**DATA FOR THIS TASK**:
———

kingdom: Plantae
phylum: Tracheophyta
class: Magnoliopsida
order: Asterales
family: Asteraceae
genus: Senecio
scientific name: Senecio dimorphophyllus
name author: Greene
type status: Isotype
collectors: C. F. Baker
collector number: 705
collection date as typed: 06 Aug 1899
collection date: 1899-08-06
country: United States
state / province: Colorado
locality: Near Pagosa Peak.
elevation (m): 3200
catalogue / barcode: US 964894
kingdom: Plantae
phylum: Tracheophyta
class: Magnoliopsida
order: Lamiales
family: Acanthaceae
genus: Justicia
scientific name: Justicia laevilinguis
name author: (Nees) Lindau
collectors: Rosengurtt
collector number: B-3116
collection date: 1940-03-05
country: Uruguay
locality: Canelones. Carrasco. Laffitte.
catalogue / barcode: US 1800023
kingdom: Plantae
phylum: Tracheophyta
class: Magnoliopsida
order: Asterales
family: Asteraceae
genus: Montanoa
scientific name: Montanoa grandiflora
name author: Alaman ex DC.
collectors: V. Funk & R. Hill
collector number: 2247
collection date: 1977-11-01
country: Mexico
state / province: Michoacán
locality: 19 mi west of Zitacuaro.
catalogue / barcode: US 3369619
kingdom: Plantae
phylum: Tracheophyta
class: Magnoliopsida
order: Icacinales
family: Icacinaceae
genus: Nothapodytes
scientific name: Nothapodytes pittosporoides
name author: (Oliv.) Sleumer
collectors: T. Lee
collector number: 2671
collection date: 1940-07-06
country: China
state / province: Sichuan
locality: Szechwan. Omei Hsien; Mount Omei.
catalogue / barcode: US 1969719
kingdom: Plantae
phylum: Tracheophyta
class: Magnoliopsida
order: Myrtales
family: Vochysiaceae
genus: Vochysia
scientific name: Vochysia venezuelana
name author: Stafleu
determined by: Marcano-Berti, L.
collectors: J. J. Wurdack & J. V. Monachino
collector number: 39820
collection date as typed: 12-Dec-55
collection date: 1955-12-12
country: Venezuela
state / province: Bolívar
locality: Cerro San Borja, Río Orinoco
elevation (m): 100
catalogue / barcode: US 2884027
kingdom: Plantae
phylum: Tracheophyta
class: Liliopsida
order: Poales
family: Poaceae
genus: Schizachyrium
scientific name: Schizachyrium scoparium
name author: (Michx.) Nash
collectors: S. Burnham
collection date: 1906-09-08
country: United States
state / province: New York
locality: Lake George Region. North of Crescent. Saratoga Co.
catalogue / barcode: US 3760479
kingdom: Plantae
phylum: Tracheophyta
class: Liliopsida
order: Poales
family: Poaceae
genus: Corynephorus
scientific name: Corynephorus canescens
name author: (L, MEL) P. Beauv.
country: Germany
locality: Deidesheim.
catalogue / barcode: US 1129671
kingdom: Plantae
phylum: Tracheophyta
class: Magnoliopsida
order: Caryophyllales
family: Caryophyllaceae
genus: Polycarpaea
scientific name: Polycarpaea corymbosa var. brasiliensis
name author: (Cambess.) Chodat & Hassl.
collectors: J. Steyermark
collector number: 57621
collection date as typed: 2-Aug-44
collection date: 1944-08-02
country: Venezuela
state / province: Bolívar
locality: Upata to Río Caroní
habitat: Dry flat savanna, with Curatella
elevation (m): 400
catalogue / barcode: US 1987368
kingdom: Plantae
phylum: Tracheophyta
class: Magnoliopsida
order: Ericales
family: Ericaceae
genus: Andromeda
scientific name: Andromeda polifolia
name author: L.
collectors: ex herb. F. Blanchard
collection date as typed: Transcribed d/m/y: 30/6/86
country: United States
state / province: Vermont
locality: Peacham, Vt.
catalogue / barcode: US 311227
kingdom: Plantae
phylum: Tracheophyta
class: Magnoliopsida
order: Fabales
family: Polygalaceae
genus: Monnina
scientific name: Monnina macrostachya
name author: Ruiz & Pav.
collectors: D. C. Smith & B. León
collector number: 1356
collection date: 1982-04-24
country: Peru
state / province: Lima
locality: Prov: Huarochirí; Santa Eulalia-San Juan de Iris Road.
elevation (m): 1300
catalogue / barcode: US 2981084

———

**STATED EXERCISE**: Update these lines by replacing each "collector number" with "field number", keeping everything else the same.

**ANSWER TO THIS TASK**:
kingdom: Plantae
phylum: Tracheophyta
class: Magnoliopsida
order: Asterales
family: Asteraceae
genus: Senecio
scientific name: Senecio dimorphophyllus
name author: Greene
type status: Isotype
collectors: C. F. Baker
field number: 705
collection date as typed: 06 Aug 1899
collection date: 1899-08-06
country: United States
state / province: Colorado
locality: Near Pagosa Peak.
elevation (m): 3200
catalogue / barcode: US 964894
kingdom: Plantae
phylum: Tracheophyta
class: Magnoliopsida
order: Lamiales
family: Acanthaceae
genus: Justicia
scientific name: Justicia laevilinguis
name author: (Nees) Lindau
collectors: Rosengurtt
field number: B-3116
collection date: 1940-03-05
country: Uruguay
locality: Canelones. Carrasco. Laffitte.
catalogue / barcode: US 1800023
kingdom: Plantae
phylum: Tracheophyta
class: Magnoliopsida
order: Asterales
family: Asteraceae
genus: Montanoa
scientific name: Montanoa grandiflora
name author: Alaman ex DC.
collectors: V. Funk & R. Hill
field number: 2247
collection date: 1977-11-01
country: Mexico
state / province: Michoacán
locality: 19 mi west of Zitacuaro.
catalogue / barcode: US 3369619
kingdom: Plantae
phylum: Tracheophyta
class: Magnoliopsida
order: Icacinales
family: Icacinaceae
genus: Nothapodytes
scientific name: Nothapodytes pittosporoides
name author: (Oliv.) Sleumer
collectors: T. Lee
field number: 2671
collection date: 1940-07-06
country: China
state / province: Sichuan
locality: Szechwan. Omei Hsien; Mount Omei.
catalogue / barcode: US 1969719
kingdom: Plantae
phylum: Tracheophyta
class: Magnoliopsida
order: Myrtales
family: Vochysiaceae
genus: Vochysia
scientific name: Vochysia venezuelana
name author: Stafleu
determined by: Marcano-Berti, L.
collectors: J. J. Wurdack & J. V. Monachino
field number: 39820
collection date as typed: 12-Dec-55
collection date: 1955-12-12
country: Venezuela
state / province: Bolívar
locality: Cerro San Borja, Río Orinoco
elevation (m): 100
catalogue / barcode: US 2884027
kingdom: Plantae
phylum: Tracheophyta
class: Liliopsida
order: Poales
family: Poaceae
genus: Schizachyrium
scientific name: Schizachyrium scoparium
name author: (Michx.) Nash
collectors: S. Burnham
collection date: 1906-09-08
country: United States
state / province: New York
locality: Lake George Region. North of Crescent. Saratoga Co.
catalogue / barcode: US 3760479
kingdom: Plantae
phylum: Tracheophyta
class: Liliopsida
order: Poales
family: Poaceae
genus: Corynephorus
scientific name: Corynephorus canescens
name author: (L, MEL) P. Beauv.
country: Germany
locality: Deidesheim.
catalogue / barcode: US 1129671
kingdom: Plantae
phylum: Tracheophyta
class: Magnoliopsida
order: Caryophyllales
family: Caryophyllaceae
genus: Polycarpaea
scientific name: Polycarpaea corymbosa var. brasiliensis
name author: (Cambess.) Chodat & Hassl.
collectors: J. Steyermark
field number: 57621
collection date as typed: 2-Aug-44
collection date: 1944-08-02
country: Venezuela
state / province: Bolívar
locality: Upata to Río Caroní
habitat: Dry flat savanna, with Curatella
elevation (m): 400
catalogue / barcode: US 1987368
kingdom: Plantae
phylum: Tracheophyta
class: Magnoliopsida
order: Ericales
family: Ericaceae
genus: Andromeda
scientific name: Andromeda polifolia
name author: L.
collectors: ex herb. F. Blanchard
collection date as typed: Transcribed d/m/y: 30/6/86
country: United States
state / province: Vermont
locality: Peacham, Vt.
catalogue / barcode: US 311227
kingdom: Plantae
phylum: Tracheophyta
class: Magnoliopsida
order: Fabales
family: Polygalaceae
genus: Monnina
scientific name: Monnina macrostachya
name author: Ruiz & Pav.
collectors: D. C. Smith & B. León
field number: 1356
collection date: 1982-04-24
country: Peru
state / province: Lima
locality: Prov: Huarochirí; Santa Eulalia-San Juan de Iris Road.
elevation (m): 1300
catalogue / barcode: US 2981084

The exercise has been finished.